The Colonel switches between soldier and lover over and over again, telling himself to be better, failing, then trying once more, as he attempts to come to some understanding of the motives and urges he has carried with him all his life. Much of the story is a recount of the vicissitudes of war. Death is everywhere in this book. Killing has been the Colonel’s ‘trade’ and in a way it was Hemingway’s too – it forms the subject of many of his stories. In the end the ducks are shot again, their helpless eyes looking into his. After reading the Colonel's recounts of the horrors of war I saw, with fresh eyes, why such a scene was so brutally rendered. - Rating: 1 out of 5 stars1/5I didn't understand any of the situation or the allusions. I didn't sympathize with the characters. I didn't understand the point of the story. Sorry.
- Rating: 3 out of 5 stars3/5A tale of a conversation between an American Colonel and his Italian. girlfriend. I drew some conclusions.
- Rating: 3 out of 5 stars3/5At the end of WW2, a middle-aged American colonel meets a young Contessa in Venice. He spends his days reminiscing about the war, duck hunting, drinking and dining with the young lovely. He knows he’s dying, but she gives him one last season of love.This is so typically Hemingway! I read The Old Man and the Sea when I was in eighth grade, and I’ve been a fan of his writing since. This isn’t his best-known work, and I read it only to fulfill a challenge to read a book that was a bestseller the year I was born. Still, there is something about his writing that captures my attention. The short declarative sentences make the work immediate and bring this reader right into the story. But the older I get the more I’m disturbed by the way the women are portrayed … or more accurately, but the way Hemmingway writes the male/female relationships. Knowing his own history of depression (and ultimate suicide), not to mention his four wives, I see him projecting his own character on the page, and I’m getting tired of it.
- Rating: 5 out of 5 stars5/5Ernest Hemingway's masterpiece. It does reach into your comfort zone hence a lot of negative written and said about this book. A meditation on life and death in the refined background of Venice's waterfront. If Lucchino Visconti was still with us, he may have had a shot at this one though the heroe of this book would not have been his typical character as if the "Gattopardo" would have chosen to die in Venice's Harris Bar where I doubt they would play Mahler.
- Rating: 3 out of 5 stars3/5This is a good book, but it isn't great by Hemingway standards. Hemingway's greatest strengths lie in writing honestly and in portraying tragedies. The writing here is very open and honest, but the tragedy is mitigated by the fact that there is only one way for the story to end. It lacks the punch at the end that some of his other novels had.
- Rating: 3 out of 5 stars3/5Not one of my favorites. Kept my interest at first because of the detail and history he gives of the city. Book seemed to drag on a bit and I seemed to lose interest around the middle of the book. It seemed there was 150 pages of them just eating and saying 'I love you' over and over again. The ending was nice, especially his explanation of the title. Not bad but there are bette rHemingway books out there.
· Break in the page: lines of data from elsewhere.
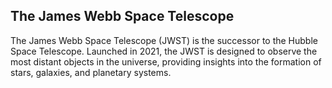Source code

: ## The James Webb Space Telescope

The James Webb Space Telescope (JWST) is the successor to the Hubble Space Telescope. Launched in 2021, the JWST is designed to observe the most distant objects in the universe, providing insights into the formation of stars, galaxies, and planetary systems.
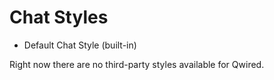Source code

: # Chat Styles #

  * Default Chat Style (built-in)

Right now there are no third-party styles available for Qwired.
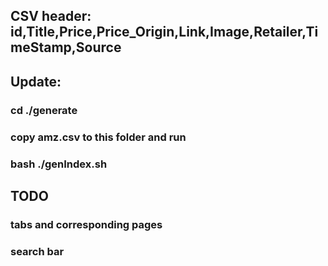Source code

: ## CSV header: id,Title,Price,Price_Origin,Link,Image,Retailer,TimeStamp,Source

## Update:
### cd ./generate
### copy amz.csv to this folder and run
### bash ./genIndex.sh


## TODO
### tabs and corresponding pages
### search bar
- Rating: 3 out of 5 stars3/5As a long time Hemingway enthusiast, Across The River was one of the few of his works I hadn't read at the time. I was a little disappointed by the pace and depth compared to earlier works. Compared to The Sun Also Rises, A Moveable Feast or even Death In The Afternoon, Across The River plods along lacking energy. But perhaps that reflects the disposition of the author as much as the the main character, both of whom are navigating the late years of a full and sometimes brutal life. This book will forever hold special meaning for me personally, however, as the reading of it was shared with my own Countess - MY last and only true love. --SA Justus
- Rating: 4 out of 5 stars4/5A story about a cynical American officer and his affair for an Italian countess in post-WWII Italy. A banal subject is brought to wondrous life by a great author.